Back to You doesn’t…have life, that is.   This is comedy as if ripped from the pages of the genre handbook.  Not even actors as talented as Grammer and Heaton can get it airborn.  It’s like watching a game of ping pong under water.  You can see the jokes coming  long way off.  Vaudeville comedy in an era of improv. 

The good thing is we like Grammer and Heaton.  We care about the show because we liked these actors in Cheers, Frasier, Everybody Loves Raymond.   And this affection will force us to watch as the show slowly loses altitude.  The first program got over 9 million viewers.  We will watch this number erode steadily.

The secret of TV in our new culture is that it must skillfully defy expectation.  It must work with what we know and take us somewhere we haven’t been before.  Life does this nicely.  Not least because Lewis is a great actor, and the latest proof that in the our new culture, talent counts more than good looks.  (And if this isn’t a measure of how much our culture has changed, I don’t know what is.)

Below, is my "TV table."  (Or you may think of it as one of those fiberglass trays that held TV dinners while Americans watched TV in the 1950s.)  Left to right, the dimension is whether we care about the characters in a new show.  Top to bottom, the dimension is whether we can tell what is going to happen in any given episode to any given character.  Back to You falls in quadrant 1 because we do care about the characters and we can tell exactly what is going to happen to them.   And so on.  (I would offer more exposition, but I really have to get going.  Plus, I respect my reader’s ability to work it our for themselves.  Blogging is part of the new culture too.)


3 thoughts on “Your TV table (how to tell if a new series is going to make it)

  1. Ivan


    I’ve got to say that, while I agree with the basic premise of what you’re claiming about television here, I actually found the first episode of LIFE to be a pretty disappointing experience… not because it wasn’t well-acted, or decent entertainment; it was both.

    The problem for me, as you’ve touched upon in your own comments, is that it was*way* too much like House-in-reverse: take a tired procedural formula, choose a strong lead actor, then have them act quirky as hell. A doctor who hates everyone and spouts biting one-liners? A cop who loves everyone and spouts zen aphorisms?
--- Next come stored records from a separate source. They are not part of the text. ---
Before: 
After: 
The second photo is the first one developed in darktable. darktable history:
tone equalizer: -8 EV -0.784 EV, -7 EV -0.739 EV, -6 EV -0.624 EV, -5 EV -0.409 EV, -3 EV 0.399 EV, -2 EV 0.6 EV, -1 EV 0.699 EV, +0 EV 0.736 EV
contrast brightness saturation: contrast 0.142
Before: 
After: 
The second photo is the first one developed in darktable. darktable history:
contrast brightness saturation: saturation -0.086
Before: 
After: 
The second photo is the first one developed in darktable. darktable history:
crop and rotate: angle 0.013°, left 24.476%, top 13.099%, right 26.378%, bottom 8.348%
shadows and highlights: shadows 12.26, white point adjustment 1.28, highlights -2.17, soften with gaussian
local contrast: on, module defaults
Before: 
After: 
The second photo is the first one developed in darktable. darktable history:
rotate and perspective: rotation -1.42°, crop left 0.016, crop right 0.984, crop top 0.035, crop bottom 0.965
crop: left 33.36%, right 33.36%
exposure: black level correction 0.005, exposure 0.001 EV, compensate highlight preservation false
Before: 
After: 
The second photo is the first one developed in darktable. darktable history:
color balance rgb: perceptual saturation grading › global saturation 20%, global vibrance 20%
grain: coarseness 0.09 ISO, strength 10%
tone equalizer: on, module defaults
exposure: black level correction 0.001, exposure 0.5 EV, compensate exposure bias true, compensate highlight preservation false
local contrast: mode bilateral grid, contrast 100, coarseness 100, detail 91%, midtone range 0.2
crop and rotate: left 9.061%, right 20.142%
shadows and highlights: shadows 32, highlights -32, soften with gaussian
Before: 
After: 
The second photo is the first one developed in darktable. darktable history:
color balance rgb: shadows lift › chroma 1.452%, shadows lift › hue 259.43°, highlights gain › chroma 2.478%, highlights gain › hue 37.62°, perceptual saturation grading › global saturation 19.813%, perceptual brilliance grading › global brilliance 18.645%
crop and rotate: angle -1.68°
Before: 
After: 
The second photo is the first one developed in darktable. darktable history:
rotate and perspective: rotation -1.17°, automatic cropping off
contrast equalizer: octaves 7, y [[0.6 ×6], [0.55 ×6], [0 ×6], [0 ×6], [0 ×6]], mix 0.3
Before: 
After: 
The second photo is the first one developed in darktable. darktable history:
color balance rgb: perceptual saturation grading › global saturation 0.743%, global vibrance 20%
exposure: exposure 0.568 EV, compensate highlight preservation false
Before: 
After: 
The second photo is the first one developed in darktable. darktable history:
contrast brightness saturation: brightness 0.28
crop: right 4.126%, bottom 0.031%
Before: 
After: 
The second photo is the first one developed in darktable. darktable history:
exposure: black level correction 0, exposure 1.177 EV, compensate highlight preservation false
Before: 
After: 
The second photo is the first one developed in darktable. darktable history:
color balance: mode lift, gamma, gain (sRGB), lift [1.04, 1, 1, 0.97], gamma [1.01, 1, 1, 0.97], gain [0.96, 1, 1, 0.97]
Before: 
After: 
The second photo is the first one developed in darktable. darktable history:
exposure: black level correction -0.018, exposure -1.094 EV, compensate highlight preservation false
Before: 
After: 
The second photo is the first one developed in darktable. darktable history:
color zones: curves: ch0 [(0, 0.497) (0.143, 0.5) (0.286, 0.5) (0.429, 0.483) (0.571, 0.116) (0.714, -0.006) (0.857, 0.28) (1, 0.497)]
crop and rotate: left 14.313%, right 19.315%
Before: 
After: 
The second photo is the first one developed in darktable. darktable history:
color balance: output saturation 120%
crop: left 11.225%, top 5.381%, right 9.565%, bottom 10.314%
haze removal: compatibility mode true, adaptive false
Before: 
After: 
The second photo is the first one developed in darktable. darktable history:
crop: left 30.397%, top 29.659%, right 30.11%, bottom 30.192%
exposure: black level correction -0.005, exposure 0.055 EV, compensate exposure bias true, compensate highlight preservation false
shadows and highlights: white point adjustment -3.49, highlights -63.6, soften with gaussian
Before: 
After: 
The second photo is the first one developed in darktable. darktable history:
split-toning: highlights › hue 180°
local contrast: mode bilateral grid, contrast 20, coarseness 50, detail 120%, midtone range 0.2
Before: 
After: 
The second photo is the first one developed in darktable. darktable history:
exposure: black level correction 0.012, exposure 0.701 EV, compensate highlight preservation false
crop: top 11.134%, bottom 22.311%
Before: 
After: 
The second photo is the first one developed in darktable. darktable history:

And both of them are tolerated by their (fictional) colleagues and (non-fictional) audiences because they’re just too damn talented and charming not to like.

    Problem is, LIFE feels *too* much like someone at NBC said, “House is a consistent success. People love Hugh Laurie. We need one of those on our network too.” And the result (if the pilot was any indication) is a show that tries too hard to be quirky, and doesn’t take its time establishing both the nature and depth of those quirks, nor provide a solid and plausible explanation for them. We know our detective takes a zen approach gained during his 10+ years of wrongful imprisonment, but nothing we see in the pilot indicates much about *why* that experience would have that particular influence on him. As a result, when I was watching, I felt like the prison-backstory was an excuse, not an explanation.

    But: perhaps I’m over-reading this, or alone in my sentiment. I’d be curious to know your take on this assessment of the show.

  2. Grant

    Ivan, thanks for a great comment. I’m happy when there’s any departure from form, happier still when there is a continuous departure from form, and still happy even when an anti-form form. You are absolutely right. Life is House in a new genre. But it does so much for the genre that…well, as I say, I am happy. In a more perfectly world, every bit of TV (and popular culture) would be unprecedented, neither coming from form, nor helping to create one. Or maybe not. I think we like thinks form, and the thing about popular culture at the moment is that we are, some of us, (perhaps most of us) saying that things don’t have to be as formed as they once were. Thanks again. Hoping to see you at the MIT do in November. Grant

  3. Tom Guarriello

    I’ll definitely check out Life on the basis of that review, Grant.

    As for House, I’m finished with him. He started becoming tedious for me mid-season last year. I knew I’d had it when I found myself hoping he’d run out of drugs and go into withdrawal on air. Oops. No longer appealing. Intellectually the show still had some attraction but emotionally he’d burned too many bridges for me. So, I stopped watching.

    Did the cops every come back into the story? Hope so.

    Now, Vic Mackey, of Shield, there’s a nasty s-o-b I can respect. House just started coming off like an abusive wise-ass punk.